A compelling and confronting investigation into the phenomenon of dirty work – labour that society considers essential, but morally compromised

Guards who patrol the wards of America's most violent and abusive prisons. Undocumented immigrants who man the 'kill floors' of industrial slaughterhouses. Roustabouts who drill for oil on offshore rigs.

These are the essential workers we prefer not to think about. Their morally dubious, often physically violent and dangerous activity sustains modern society yet is concealed from our gaze. It is work that falls disproportionately in deprived areas, on immigrants and people of colour, and entails a less familiar set of occupational hazards – stigma, shame and moral injury.

Reporting from a hidden America, Eyal Press gathers a powerful set of testimonies from people doing society's dirty work and, in doing so, reveals fundamental truths about the moral dimensions of employment and the hidden costs of inequality. Striking, sophisticated and nuanced, Dirty Work will change the way you think about the ethics of work.

Head of Zeus, an Apollo book * Current Affairs
06 Jan 2022 * 320pp * £9.99 * 9781801107259
REVIEWS
PRAISE FOR BEAUTIFUL SOULS:

'A fascinating study in the better angels of our nature' George Packer, New Yorker.

'Moral dilemmas of this kind tend to have a black-and-white clarity. Working from life, Mr. Press brings out the greys ... Rich in personal, circumstantial details that analytical thinkers may overlook' Economist.
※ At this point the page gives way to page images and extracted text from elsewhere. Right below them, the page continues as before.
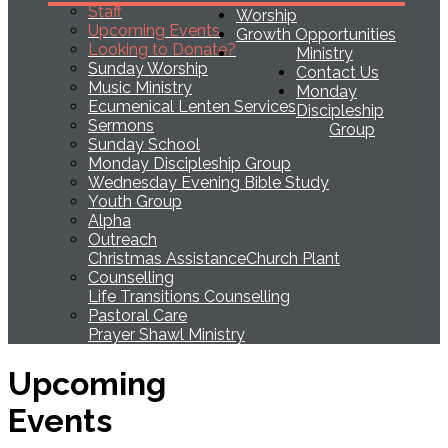
Staff
Worship
Upcoming Events
Growth Opportunities
Looking to Donate?
Ministry
Sunday Worship
Contact Us
Music Ministry
Monday
Ecumenical Lenten Services
Discipleship
Sermons
Group
Sunday School
Monday Discipleship Group
Wednesday Evening Bible Study
Youth Group
Alpha
Outreach
Christmas Assistance
Church Plant
Counselling
Life Transitions Counselling
Pastoral Care
Prayer Shawl Ministry
Upcoming
Events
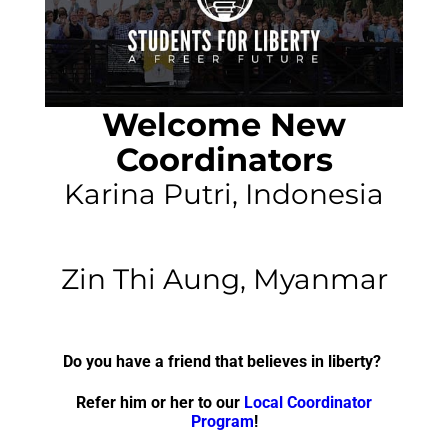
Welcome New
Coordinators
Karina Putri, Indonesia
Zin Thi Aung, Myanmar
Do you have a friend that believes in liberty?
Refer him or her to our
Local Coordinator
Program
!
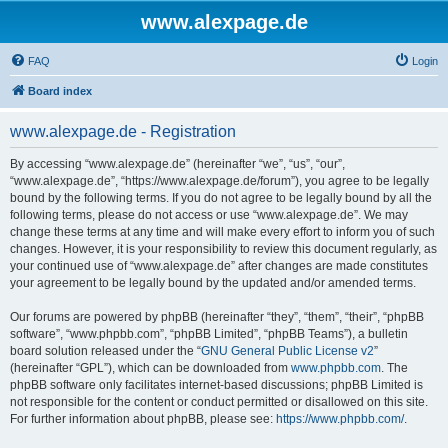
www.alexpage.de
FAQ
Login
Board index
www.alexpage.de - Registration
By accessing “www.alexpage.de” (hereinafter “we”, “us”, “our”,
“www.alexpage.de”, “https://www.alexpage.de/forum”), you agree to be legally
bound by the following terms. If you do not agree to be legally bound by all the
following terms, please do not access or use “www.alexpage.de”. We may
change these terms at any time and will make every effort to inform you of such
changes. However, it is your responsibility to review this document regularly, as
your continued use of “www.alexpage.de” after changes are made constitutes
your agreement to be legally bound by the updated and/or amended terms.
Our forums are powered by phpBB (hereinafter “they”, “them”, “their”, “phpBB
software”, “www.phpbb.com”, “phpBB Limited”, “phpBB Teams”), a bulletin
board solution released under the “
GNU General Public License v2
”
(hereinafter “GPL”), which can be downloaded from
www.phpbb.com
. The
phpBB software only facilitates internet-based discussions; phpBB Limited is
not responsible for the content or conduct permitted or disallowed on this site.
For further information about phpBB, please see:
https://www.phpbb.com/
.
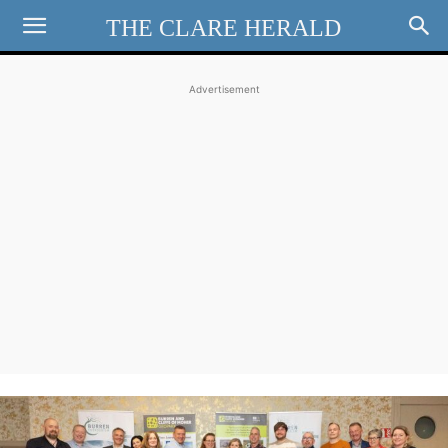
THE CLARE HERALD
Advertisement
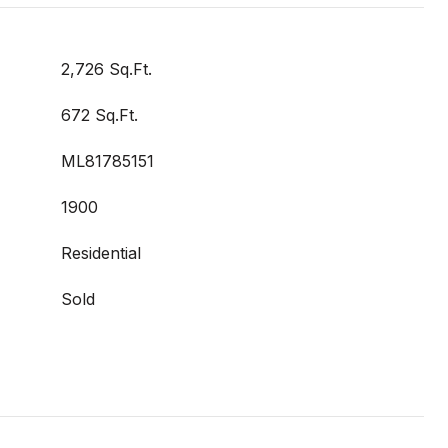
2,726 Sq.Ft.
672 Sq.Ft.
ML81785151
1900
Residential
Sold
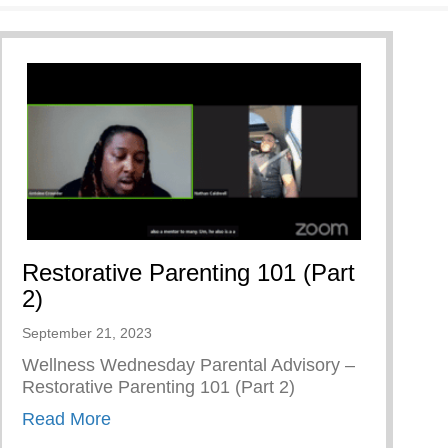
Restorative Parenting 101 (Part
2)
September 21, 2023
Wellness Wednesday Parental Advisory –
Restorative Parenting 101 (Part 2)
about Restorative Parenting 101 (Part 2)
Read More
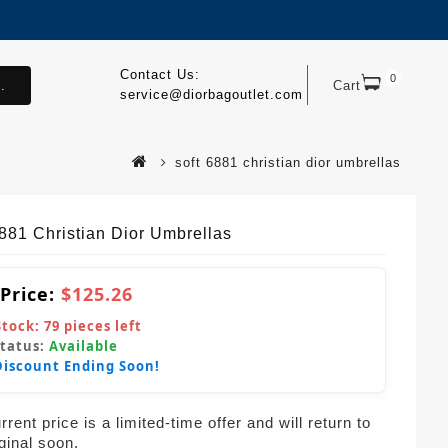
Contact Us:
0
.
Cart
service@diorbagoutlet.com
soft 6881 christian dior umbrellas
6881 Christian Dior Umbrellas
 Price:
$125.26
Stock:
79
pieces left
Status:
Available
Discount Ending Soon!
rent price is a limited-time offer and will return to
iginal soon.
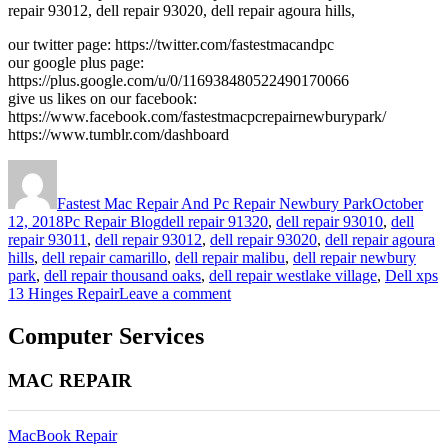
repair 93012, dell repair 93020, dell repair agoura hills,
our twitter page: https://twitter.com/fastestmacandpc
our google plus page:
https://plus.google.com/u/0/116938480522490170066
give us likes on our facebook:
https://www.facebook.com/fastestmacpcrepairnewburypark/
https://www.tumblr.com/dashboard
Author
Posted
on
Fastest Mac Repair And Pc Repair Newbury Park
October
Categories
Tags
12, 2018
Pc Repair Blog
dell repair 91320
,
dell repair 93010
,
dell
repair 93011
,
dell repair 93012
,
dell repair 93020
,
dell repair agoura
hills
,
dell repair camarillo
,
dell repair malibu
,
dell repair newbury
park
,
dell repair thousand oaks
,
dell repair westlake village
,
Dell xps
on
13 Hinges Repair
Leave a comment
Dell
xps
Computer Services
13
Hinges
MAC REPAIR
Repair
MacBook Repair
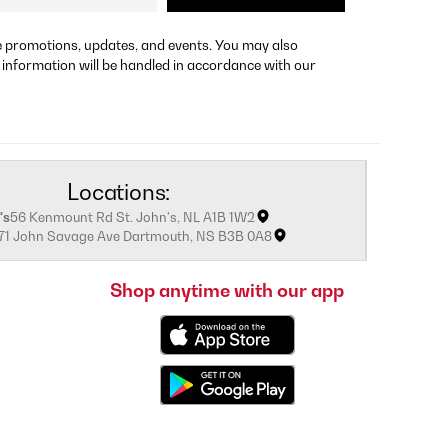
re promotions, updates, and events. You may also
 information will be handled in accordance with our
Locations:
's
56 Kenmount Rd St. John's, NL A1B 1W2
171 John Savage Ave Dartmouth, NS B3B 0A8
Shop anytime with our app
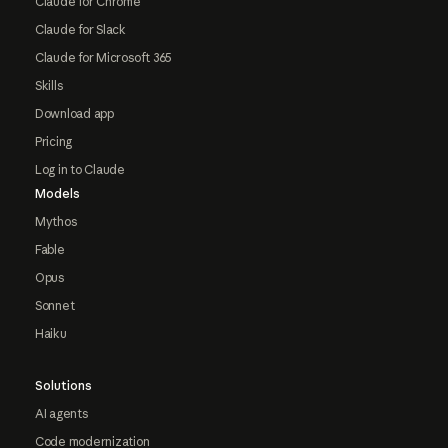
Claude for Chrome
Claude for Slack
Claude for Microsoft 365
Skills
Download app
Pricing
Log in to Claude
Models
Mythos
Fable
Opus
Sonnet
Haiku
Solutions
AI agents
Code modernization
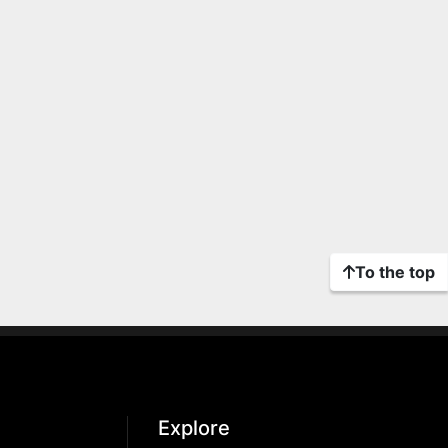
To the top
Explore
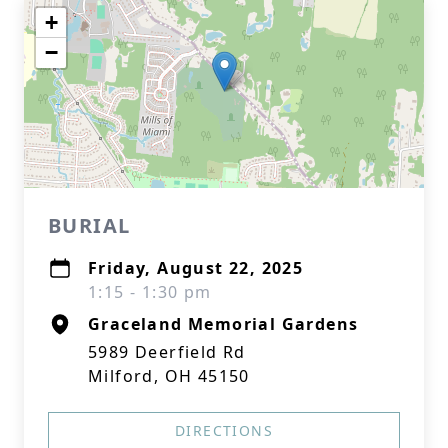
+
−
BURIAL
Friday, August 22, 2025
1:15 - 1:30 pm
Graceland Memorial Gardens
5989 Deerfield Rd
Milford, OH 45150
DIRECTIONS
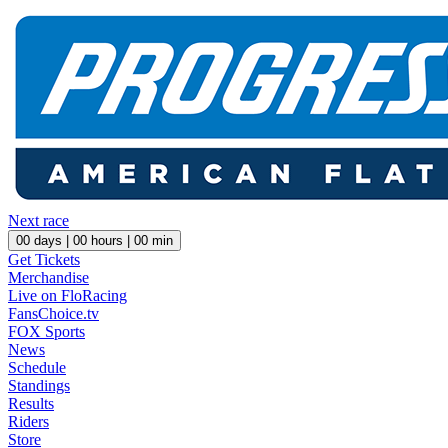
Next race
00
days |
00
hours |
00
min
Get Tickets
Merchandise
Live on FloRacing
FansChoice.tv
FOX Sports
News
Schedule
Standings
Results
Riders
Store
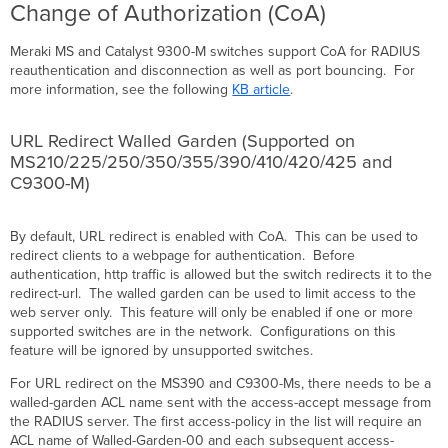
Change of Authorization (CoA)
Meraki MS and Catalyst 9300-M switches support CoA for RADIUS
reauthentication and disconnection as well as port bouncing. For
more information, see the following
KB article
.
URL Redirect Walled Garden (Supported on
MS210/225/250/350/355/390/410/420/425 and
C9300-M)
By default, URL redirect is enabled with CoA. This can be used to
redirect clients to a webpage for authentication. Before
authentication, http traffic is allowed but the switch redirects it to the
redirect-url. The walled garden can be used to limit access to the
web server only. This feature will only be enabled if one or more
supported switches are in the network. Configurations on this
feature will be ignored by unsupported switches.
For URL redirect on the MS390 and C9300-Ms, there needs to be a
walled-garden ACL name sent with the access-accept message from
the RADIUS server. The first access-policy in the list will require an
ACL name of Walled-Garden-00 and each subsequent access-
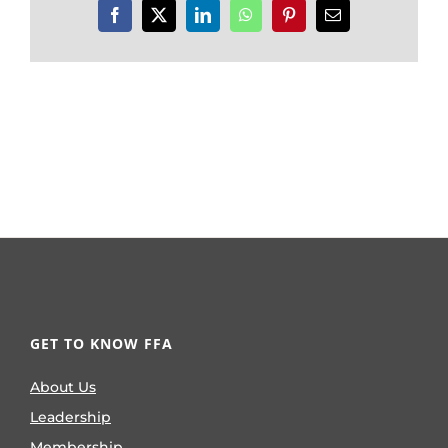
Facebook
X
LinkedIn
WhatsApp
Pinterest
Email
GET TO KNOW FFA
About Us
Leadership
Membership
'Evocative ... A valentine to the human spirit'
 Wall Street Journal
Author

Eyal Press

Eyal Press
Eyal Press is an author and journalist based in New York. His writing has appeared in the New Yorker, the New York Times, the London Review of Books and the Nation, and his previous books include Beautiful Souls and Absolute Convictions. Press is a recipient of the James Aronson Award for Social Justice Journalism, an Andrew Carnegie fellowship, and a Cullman Centre fellowship at the New York Public Library.